Const. Brian Taylor, 46, spoke about the moments leading up to Michael MacIsaac's death publicly for the first time. He is one of 18 witnesses to speak before the five-person jury. Several of the witnesses have offered different accounts about what happened on Dec. 2, 2013.

Taylor's testimony matches the official version released by the Special Investigations Unit, the police watchdog that cleared him of criminal wrongdoing alongside the Office of the Independent Police Review Director.

Michael MacIsaac metal leg coroners inquest

Taylor alleges that MacIsaac threatened him with a metal table leg. ((Office of the Chief Coroner: Ontario))

The 18-year police veteran testified that MacIsaac rushed at him while holding a metal table leg — and he said he worried about his own safety and that of one of the other witnesses. 

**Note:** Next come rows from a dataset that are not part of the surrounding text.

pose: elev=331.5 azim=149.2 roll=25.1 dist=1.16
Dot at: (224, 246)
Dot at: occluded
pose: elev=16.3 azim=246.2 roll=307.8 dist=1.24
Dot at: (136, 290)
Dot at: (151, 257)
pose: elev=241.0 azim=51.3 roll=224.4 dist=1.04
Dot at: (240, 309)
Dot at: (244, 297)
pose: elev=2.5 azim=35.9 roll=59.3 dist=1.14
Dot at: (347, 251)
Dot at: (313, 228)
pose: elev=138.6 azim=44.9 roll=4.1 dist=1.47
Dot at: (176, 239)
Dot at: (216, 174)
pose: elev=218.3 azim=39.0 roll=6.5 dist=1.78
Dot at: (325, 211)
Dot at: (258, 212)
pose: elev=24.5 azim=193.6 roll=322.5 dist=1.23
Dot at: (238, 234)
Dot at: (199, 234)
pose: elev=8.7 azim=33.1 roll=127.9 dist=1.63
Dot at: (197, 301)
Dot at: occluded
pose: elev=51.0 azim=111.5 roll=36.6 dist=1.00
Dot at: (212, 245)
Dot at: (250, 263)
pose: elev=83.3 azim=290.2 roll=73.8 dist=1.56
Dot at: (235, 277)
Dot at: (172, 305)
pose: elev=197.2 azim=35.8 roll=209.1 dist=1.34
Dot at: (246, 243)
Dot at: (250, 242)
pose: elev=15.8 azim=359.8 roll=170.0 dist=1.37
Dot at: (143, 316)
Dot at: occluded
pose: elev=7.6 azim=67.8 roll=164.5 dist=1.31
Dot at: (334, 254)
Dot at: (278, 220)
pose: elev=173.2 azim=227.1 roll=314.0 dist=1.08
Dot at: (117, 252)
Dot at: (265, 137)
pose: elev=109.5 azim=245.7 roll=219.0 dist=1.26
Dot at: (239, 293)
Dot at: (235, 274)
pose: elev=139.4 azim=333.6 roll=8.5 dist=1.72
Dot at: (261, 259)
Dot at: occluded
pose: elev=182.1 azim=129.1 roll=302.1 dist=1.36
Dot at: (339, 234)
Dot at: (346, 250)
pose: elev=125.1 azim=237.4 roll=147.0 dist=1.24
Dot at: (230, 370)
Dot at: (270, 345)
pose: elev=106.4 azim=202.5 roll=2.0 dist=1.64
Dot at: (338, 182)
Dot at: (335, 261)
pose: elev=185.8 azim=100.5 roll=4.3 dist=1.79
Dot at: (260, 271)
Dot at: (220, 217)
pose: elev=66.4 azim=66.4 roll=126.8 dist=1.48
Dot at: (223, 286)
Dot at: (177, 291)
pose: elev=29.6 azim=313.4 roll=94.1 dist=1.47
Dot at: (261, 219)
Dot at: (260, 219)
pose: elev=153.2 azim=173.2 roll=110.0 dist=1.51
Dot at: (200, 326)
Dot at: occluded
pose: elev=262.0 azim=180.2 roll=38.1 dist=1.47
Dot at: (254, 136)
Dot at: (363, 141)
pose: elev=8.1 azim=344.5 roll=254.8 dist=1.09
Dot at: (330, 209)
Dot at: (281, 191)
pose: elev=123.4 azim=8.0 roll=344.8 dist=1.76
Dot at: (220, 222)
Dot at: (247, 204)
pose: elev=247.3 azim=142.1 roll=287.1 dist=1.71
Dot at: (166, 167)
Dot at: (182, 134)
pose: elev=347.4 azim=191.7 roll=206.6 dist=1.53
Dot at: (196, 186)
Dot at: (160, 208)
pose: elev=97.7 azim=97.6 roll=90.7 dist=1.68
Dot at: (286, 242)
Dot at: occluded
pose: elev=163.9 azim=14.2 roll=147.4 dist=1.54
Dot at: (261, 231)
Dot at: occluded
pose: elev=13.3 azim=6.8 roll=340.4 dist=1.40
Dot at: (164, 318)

That weapon, however, has become a point of contention throughout the inquest. Some witnesses have testified that MacIsaac was gripping a 94-centimetre patio table leg when he faced Taylor, while others have said they're unsure he was still holding the piece of metal. 

A state of mental distress

Taylor told the jury that he would not normally have even responded to the call in the Ajax suburb, because it wasn't in his district. But he was at his station when he heard a 911 call about a man fleeing into the street after assaulting two women and decided to respond. 

It's unclear, however, if MacIsaac's mental state was made clear over the police radio. Taylor testified that there was a technical issue with some of his radio equipment and he didn't receive every dispatch, but he said that when he saw MacIsaac it was obvious that he was in distress. 

Both MacIsaac's wife and his sister have said that MacIsaac had epilepsy and would suffer bouts of profound confusion.

Michael MacIsaac's wedding photo

Michael and Marianne MacIsaac on their wedding day. (Supplied by MacIsaac family)

Although Taylor did not have a police partner, there were two other officers at the scene. Taylor testified that he only spotted MacIsaac after several minutes, when he spoke with a man in a pick-up truck who had been following him. 

That's when Taylor says he saw a "flash of movement" behind the cruiser and a man holding a piece of bent metal. 

Taylor testified that MacIsaac was holding a metal rod "like a baseball bat" and said, "Come on, come on."

Within seconds, Taylor shot him. 

Use of force

The intervening seconds became the focal point of questioning for both the coroner's counsel and the lawyer representing the MacIsaac family. They asked whether the veteran officer warned the man that he planned to shoot, how loudly he issued the warning and whether he considered any other ways to de-escalate the situation.

Taylor testified that he and another officer told MacIsaac not to move, but instead of doing so the man tried to close the four-metre gap between them.

When asked what he was thinking in that moment, Taylor replied: "I'm going to have a metal bar driven through my head. If he moves, I'm going to have that driven right through my head, and if I shoot, don't miss."

He shot MacIsaac twice, saying that "there was no effect" the first time.

Joanne MacIsaac Michael MacIsaac sister

Joanne MacIsaac, Michael's sister, said her family will continue to push for more information about what happened. (Martin Trainor/CBC)

MacIsaac's sister, Joanne, told reporters outside the court that she still questions Taylor's version of events.

She said she especially doesn't understand why he felt the need to fire a second round at her brother — or why he got out of his car.

"You have ripped our family apart," she said. "Not only by the loss of Michael, but by the fact that we are in a position that we had to spend so much time fighting to get the truth."

The family has said they had limited access to information from the SIU investigation into MacIsaac's death.

Taylor will continue his testimony Friday morning.